Emma blanched, beginning to say something—

“No, now girl, I get about thirty-five patients a week for CAT scans, right?” Dr. Shears talked through the cigarette. “And I'd say a good half of 'em are some other illness or stress problem, and one or two have some possibility of a tumor, but I get at least 40% people like you, people convinced they have a brain tumor so much you might think they actually want one. Now I've seen your type, several times a week so don't you lay one on me—you told me you had a
half-year
history of headaches and fainting and dizziness and insomnia and all kinds of stuff and I am inclined to believe, looking at this report, that you are one more New York girl who needed an analyst and not a CAT scan. This city's full of sick people who need time on my CAT scanner and you took up some of it. Which I don't appreciate.”

Emma couldn't speak, she started to say something, when Dr. Shears got up.

“Come on with me, girl. We're gonna go down the hall and take you on a little tour.”

Wordlessly we followed.

Dr. Shears put an arm around Emma, changing tone, softening. “Now baby I'm not trying to hurt you, but you can't go and do this kind of thing every week now, hm? I just want to show you some'n and you can go on home with your friends, okay sugah?”

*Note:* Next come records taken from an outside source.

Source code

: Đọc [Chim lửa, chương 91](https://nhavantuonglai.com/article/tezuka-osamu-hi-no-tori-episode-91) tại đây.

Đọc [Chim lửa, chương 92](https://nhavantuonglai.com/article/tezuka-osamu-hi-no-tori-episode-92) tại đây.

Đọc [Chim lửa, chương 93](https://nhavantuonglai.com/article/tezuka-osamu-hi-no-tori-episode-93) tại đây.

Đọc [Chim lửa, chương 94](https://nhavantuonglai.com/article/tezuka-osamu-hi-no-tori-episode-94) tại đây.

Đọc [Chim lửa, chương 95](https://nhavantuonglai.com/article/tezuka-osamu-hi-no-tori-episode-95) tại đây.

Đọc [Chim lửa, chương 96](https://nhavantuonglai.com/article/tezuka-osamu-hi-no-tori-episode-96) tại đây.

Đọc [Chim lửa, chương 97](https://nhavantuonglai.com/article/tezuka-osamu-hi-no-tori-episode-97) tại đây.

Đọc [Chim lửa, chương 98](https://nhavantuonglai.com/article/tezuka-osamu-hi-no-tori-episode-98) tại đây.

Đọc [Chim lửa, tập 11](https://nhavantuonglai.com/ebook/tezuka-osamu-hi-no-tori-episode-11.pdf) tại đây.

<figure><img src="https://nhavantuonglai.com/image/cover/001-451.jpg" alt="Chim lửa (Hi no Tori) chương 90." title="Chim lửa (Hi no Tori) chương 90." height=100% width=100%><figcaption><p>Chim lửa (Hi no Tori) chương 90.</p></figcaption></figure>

We walked down the white ammonia-scented hallways, everything terrifyingly sterile, ultra-hospital, fluorescent and sanitary. Dr. Shears stopped before a room, the door next to a big glass observation window, the curtains pulled shut. She opened the door and we went in. It was dark, the curtains were closed to the outside window too.

“Light hurts Mrs. Gonzalez's eyes,” she whispered to us, “that is, the days she can see.”